Supplied entries Start Marker
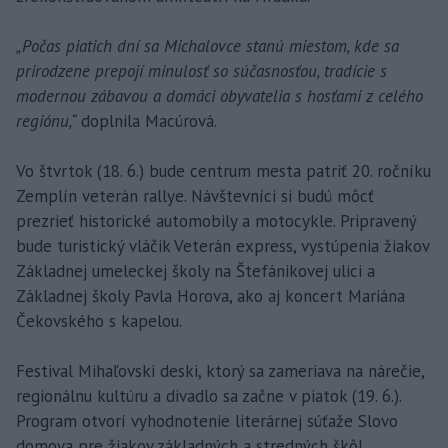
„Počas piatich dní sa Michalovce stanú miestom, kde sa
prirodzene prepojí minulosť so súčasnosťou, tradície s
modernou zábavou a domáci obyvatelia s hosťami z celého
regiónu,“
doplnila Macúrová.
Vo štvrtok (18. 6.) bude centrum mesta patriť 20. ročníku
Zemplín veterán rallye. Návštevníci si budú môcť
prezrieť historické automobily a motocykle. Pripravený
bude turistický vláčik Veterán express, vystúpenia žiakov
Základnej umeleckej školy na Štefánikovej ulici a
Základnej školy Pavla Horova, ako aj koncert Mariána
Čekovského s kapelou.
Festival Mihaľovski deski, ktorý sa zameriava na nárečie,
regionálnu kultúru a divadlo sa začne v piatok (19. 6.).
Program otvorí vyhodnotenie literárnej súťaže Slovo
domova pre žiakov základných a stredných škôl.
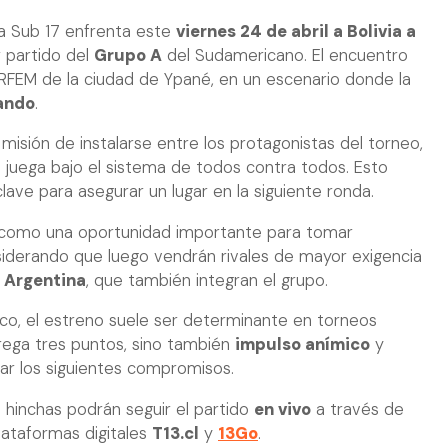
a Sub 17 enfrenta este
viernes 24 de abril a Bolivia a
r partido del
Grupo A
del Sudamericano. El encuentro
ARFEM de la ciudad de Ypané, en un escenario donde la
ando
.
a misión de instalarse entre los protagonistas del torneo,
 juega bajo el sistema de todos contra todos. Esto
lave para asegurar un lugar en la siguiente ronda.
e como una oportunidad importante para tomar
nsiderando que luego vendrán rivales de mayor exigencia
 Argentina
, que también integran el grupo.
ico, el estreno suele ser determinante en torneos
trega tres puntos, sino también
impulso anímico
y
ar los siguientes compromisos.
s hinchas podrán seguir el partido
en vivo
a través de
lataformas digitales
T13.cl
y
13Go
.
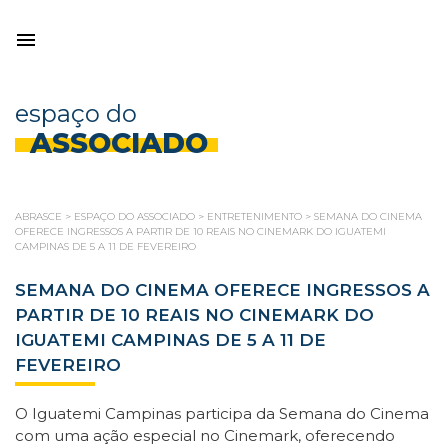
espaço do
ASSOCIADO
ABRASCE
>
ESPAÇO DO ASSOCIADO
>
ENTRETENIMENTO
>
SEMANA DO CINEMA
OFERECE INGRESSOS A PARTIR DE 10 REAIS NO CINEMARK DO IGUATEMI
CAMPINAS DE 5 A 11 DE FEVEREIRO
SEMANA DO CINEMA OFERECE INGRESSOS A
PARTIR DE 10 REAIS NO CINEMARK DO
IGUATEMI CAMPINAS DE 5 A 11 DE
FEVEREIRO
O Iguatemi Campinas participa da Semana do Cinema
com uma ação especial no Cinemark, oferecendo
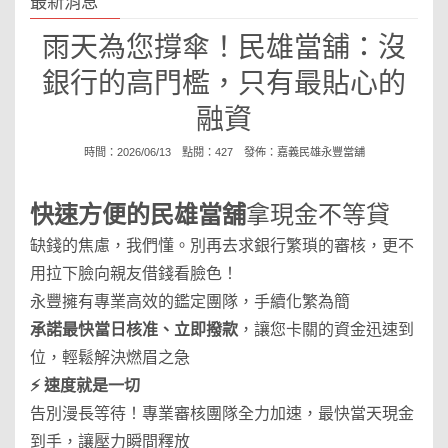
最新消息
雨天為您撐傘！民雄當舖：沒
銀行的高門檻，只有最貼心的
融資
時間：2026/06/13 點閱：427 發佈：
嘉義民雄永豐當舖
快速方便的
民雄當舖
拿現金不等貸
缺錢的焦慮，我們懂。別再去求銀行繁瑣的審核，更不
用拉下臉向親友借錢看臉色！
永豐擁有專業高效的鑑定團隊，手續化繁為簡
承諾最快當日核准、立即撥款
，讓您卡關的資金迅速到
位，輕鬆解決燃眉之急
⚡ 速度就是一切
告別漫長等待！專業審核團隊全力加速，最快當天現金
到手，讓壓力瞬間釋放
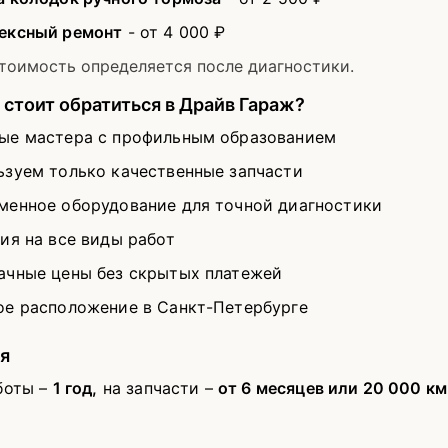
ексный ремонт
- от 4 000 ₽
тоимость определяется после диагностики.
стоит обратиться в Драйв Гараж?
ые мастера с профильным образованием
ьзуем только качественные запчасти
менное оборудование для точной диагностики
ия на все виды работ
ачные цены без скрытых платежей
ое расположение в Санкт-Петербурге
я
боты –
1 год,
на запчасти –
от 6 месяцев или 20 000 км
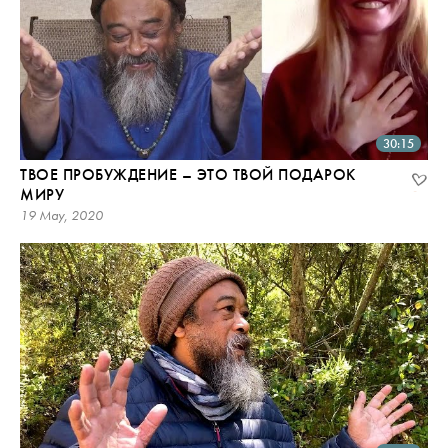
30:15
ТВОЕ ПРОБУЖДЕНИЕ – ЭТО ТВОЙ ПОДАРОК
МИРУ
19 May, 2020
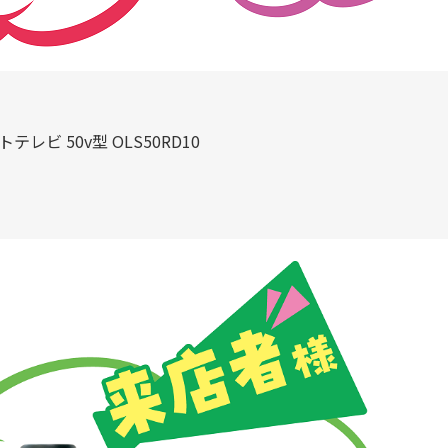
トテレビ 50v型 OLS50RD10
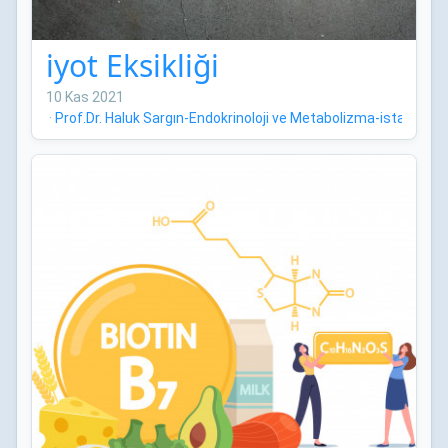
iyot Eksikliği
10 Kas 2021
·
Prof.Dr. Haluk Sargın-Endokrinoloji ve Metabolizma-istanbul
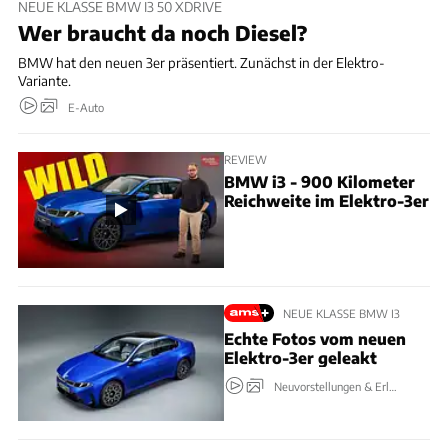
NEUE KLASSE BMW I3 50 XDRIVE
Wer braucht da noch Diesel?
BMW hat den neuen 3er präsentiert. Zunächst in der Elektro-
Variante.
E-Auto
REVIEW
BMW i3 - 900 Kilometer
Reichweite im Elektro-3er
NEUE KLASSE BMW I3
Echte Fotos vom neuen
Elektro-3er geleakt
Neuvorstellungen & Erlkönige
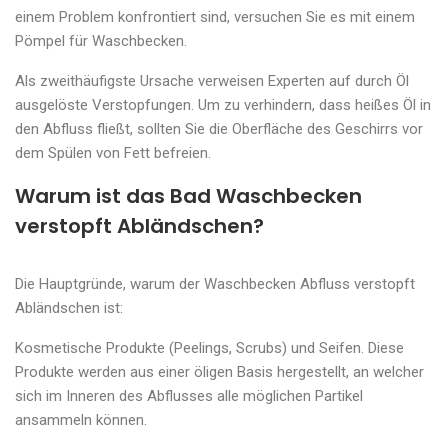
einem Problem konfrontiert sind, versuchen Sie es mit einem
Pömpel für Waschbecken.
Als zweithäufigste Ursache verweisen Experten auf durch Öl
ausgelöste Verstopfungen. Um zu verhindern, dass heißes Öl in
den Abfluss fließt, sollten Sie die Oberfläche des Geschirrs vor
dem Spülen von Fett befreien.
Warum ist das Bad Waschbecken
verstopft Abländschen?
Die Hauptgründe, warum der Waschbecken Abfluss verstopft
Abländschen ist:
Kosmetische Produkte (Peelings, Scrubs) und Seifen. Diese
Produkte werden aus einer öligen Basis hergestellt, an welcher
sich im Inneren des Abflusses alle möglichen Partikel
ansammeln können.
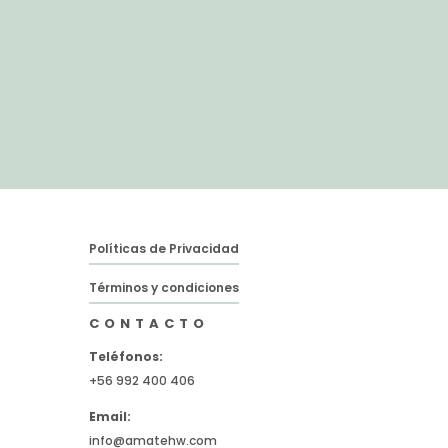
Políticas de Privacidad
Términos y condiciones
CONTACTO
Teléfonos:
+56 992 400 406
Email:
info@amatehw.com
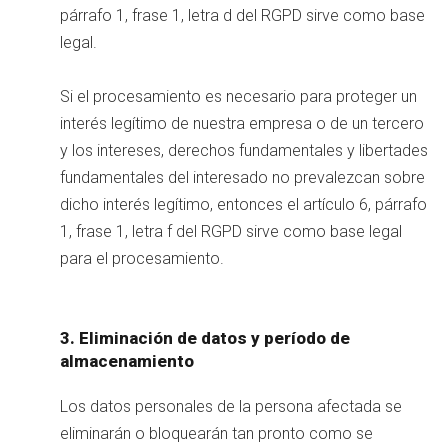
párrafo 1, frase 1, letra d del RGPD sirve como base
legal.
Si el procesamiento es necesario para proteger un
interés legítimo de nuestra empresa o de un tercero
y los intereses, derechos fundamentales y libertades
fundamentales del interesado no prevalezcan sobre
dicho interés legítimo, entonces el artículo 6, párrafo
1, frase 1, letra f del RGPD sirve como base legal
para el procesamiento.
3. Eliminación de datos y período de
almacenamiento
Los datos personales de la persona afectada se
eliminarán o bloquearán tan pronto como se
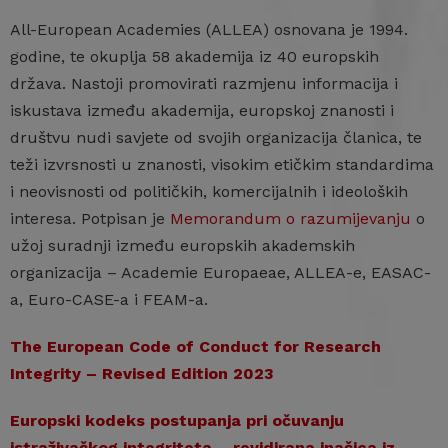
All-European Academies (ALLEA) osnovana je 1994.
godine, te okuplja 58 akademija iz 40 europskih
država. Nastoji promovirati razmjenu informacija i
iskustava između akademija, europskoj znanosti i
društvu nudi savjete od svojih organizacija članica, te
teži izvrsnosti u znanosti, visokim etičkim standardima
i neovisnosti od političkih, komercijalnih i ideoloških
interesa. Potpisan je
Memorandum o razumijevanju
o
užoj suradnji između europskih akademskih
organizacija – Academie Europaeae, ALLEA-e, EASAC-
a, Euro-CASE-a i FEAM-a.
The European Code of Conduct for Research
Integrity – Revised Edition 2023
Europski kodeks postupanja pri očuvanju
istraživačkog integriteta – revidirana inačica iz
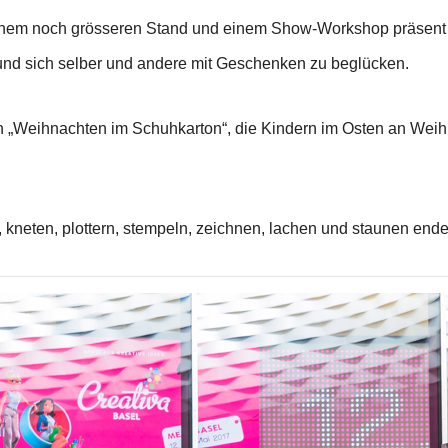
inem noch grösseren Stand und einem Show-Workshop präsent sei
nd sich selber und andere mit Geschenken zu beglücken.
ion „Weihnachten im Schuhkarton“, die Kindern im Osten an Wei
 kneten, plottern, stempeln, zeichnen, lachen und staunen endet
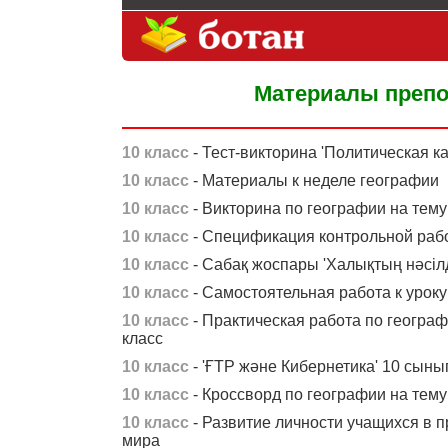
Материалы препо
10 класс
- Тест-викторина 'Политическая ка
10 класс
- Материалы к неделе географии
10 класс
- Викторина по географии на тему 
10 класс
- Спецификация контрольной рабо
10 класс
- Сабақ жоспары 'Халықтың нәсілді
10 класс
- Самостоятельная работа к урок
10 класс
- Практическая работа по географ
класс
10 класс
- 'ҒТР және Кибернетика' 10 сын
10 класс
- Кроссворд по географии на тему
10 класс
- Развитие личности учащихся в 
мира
Supplied entries End Marker
Write down exactly the line that contains "- Спецификация контрольной рабо" along with all later lines of the material, ending at its final line.

• [Output of the task]:
- Спецификация контрольной рабо
10 класс
- Сабақ жоспары 'Халықтың нәсілді
10 класс
- Самостоятельная работа к урок
10 класс
- Практическая работа по географ
класс
10 класс
- 'ҒТР және Кибернетика' 10 сын
10 класс
- Кроссворд по географии на тему
10 класс
- Развитие личности учащихся в 
мира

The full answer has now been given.